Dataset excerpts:
......

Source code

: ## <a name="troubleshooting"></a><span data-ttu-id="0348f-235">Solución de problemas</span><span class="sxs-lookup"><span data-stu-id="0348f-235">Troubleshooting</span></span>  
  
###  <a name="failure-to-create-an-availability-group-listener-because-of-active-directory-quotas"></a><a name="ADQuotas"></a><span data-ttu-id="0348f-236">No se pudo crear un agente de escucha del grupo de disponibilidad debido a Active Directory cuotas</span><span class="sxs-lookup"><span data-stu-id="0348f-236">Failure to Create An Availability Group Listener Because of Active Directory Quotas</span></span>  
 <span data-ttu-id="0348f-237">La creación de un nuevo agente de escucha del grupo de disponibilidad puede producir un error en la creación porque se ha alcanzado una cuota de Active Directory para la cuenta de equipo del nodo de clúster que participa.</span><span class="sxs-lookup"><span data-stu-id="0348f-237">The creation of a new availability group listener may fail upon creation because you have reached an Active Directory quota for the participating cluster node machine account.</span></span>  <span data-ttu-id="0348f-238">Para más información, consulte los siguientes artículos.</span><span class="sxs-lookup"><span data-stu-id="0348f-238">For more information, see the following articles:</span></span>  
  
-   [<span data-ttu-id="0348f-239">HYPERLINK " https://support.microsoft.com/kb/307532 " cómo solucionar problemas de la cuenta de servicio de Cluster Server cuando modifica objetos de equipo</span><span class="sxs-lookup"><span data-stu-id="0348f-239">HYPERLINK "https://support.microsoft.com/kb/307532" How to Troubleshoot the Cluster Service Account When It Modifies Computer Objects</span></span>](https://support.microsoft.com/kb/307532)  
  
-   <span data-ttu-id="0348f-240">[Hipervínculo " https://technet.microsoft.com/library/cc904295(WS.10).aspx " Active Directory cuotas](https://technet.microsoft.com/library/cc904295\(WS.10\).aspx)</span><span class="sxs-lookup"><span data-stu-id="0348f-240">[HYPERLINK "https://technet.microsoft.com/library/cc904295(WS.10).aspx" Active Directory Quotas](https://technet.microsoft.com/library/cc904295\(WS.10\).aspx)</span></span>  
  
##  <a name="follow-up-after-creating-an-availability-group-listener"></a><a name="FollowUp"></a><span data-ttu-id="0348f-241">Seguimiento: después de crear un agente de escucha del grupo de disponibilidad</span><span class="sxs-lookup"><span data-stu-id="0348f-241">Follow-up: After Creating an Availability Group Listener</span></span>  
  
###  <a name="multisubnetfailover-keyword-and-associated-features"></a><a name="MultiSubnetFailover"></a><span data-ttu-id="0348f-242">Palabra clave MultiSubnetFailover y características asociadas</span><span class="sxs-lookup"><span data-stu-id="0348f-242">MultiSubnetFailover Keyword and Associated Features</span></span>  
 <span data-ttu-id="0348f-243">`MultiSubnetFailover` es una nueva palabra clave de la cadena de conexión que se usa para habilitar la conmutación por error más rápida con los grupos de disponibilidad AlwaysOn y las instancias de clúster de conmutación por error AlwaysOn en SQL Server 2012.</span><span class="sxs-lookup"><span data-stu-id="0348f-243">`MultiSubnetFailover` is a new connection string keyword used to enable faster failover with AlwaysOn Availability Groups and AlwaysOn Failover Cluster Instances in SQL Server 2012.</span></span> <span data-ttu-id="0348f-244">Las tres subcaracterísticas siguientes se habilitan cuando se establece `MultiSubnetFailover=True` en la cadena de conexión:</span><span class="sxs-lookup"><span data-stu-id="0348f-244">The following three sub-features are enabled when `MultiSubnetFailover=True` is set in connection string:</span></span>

......

◆ **Task to carry out**:
Your task is to repeat every entry above exactly.

◆ **Exercise answer**:
Source code

: ## <a name="troubleshooting"></a><span data-ttu-id="0348f-235">Solución de problemas</span><span class="sxs-lookup"><span data-stu-id="0348f-235">Troubleshooting</span></span>  
  
###  <a name="failure-to-create-an-availability-group-listener-because-of-active-directory-quotas"></a><a name="ADQuotas"></a><span data-ttu-id="0348f-236">No se pudo crear un agente de escucha del grupo de disponibilidad debido a Active Directory cuotas</span><span class="sxs-lookup"><span data-stu-id="0348f-236">Failure to Create An Availability Group Listener Because of Active Directory Quotas</span></span>  
 <span data-ttu-id="0348f-237">La creación de un nuevo agente de escucha del grupo de disponibilidad puede producir un error en la creación porque se ha alcanzado una cuota de Active Directory para la cuenta de equipo del nodo de clúster que participa.</span><span class="sxs-lookup"><span data-stu-id="0348f-237">The creation of a new availability group listener may fail upon creation because you have reached an Active Directory quota for the participating cluster node machine account.</span></span>  <span data-ttu-id="0348f-238">Para más información, consulte los siguientes artículos.</span><span class="sxs-lookup"><span data-stu-id="0348f-238">For more information, see the following articles:</span></span>  
  
-   [<span data-ttu-id="0348f-239">HYPERLINK " https://support.microsoft.com/kb/307532 " cómo solucionar problemas de la cuenta de servicio de Cluster Server cuando modifica objetos de equipo</span><span class="sxs-lookup"><span data-stu-id="0348f-239">HYPERLINK "https://support.microsoft.com/kb/307532" How to Troubleshoot the Cluster Service Account When It Modifies Computer Objects</span></span>](https://support.microsoft.com/kb/307532)  
  
-   <span data-ttu-id="0348f-240">[Hipervínculo " https://technet.microsoft.com/library/cc904295(WS.10).aspx " Active Directory cuotas](https://technet.microsoft.com/library/cc904295\(WS.10\).aspx)</span><span class="sxs-lookup"><span data-stu-id="0348f-240">[HYPERLINK "https://technet.microsoft.com/library/cc904295(WS.10).aspx" Active Directory Quotas](https://technet.microsoft.com/library/cc904295\(WS.10\).aspx)</span></span>  
  
##  <a name="follow-up-after-creating-an-availability-group-listener"></a><a name="FollowUp"></a><span data-ttu-id="0348f-241">Seguimiento: después de crear un agente de escucha del grupo de disponibilidad</span><span class="sxs-lookup"><span data-stu-id="0348f-241">Follow-up: After Creating an Availability Group Listener</span></span>  
  
###  <a name="multisubnetfailover-keyword-and-associated-features"></a><a name="MultiSubnetFailover"></a><span data-ttu-id="0348f-242">Palabra clave MultiSubnetFailover y características asociadas</span><span class="sxs-lookup"><span data-stu-id="0348f-242">MultiSubnetFailover Keyword and Associated Features</span></span>  
 <span data-ttu-id="0348f-243">`MultiSubnetFailover` es una nueva palabra clave de la cadena de conexión que se usa para habilitar la conmutación por error más rápida con los grupos de disponibilidad AlwaysOn y las instancias de clúster de conmutación por error AlwaysOn en SQL Server 2012.</span><span class="sxs-lookup"><span data-stu-id="0348f-243">`MultiSubnetFailover` is a new connection string keyword used to enable faster failover with AlwaysOn Availability Groups and AlwaysOn Failover Cluster Instances in SQL Server 2012.</span></span> <span data-ttu-id="0348f-244">Las tres subcaracterísticas siguientes se habilitan cuando se establece `MultiSubnetFailover=True` en la cadena de conexión:</span><span class="sxs-lookup"><span data-stu-id="0348f-244">The following three sub-features are enabled when `MultiSubnetFailover=True` is set in connection string:</span></span>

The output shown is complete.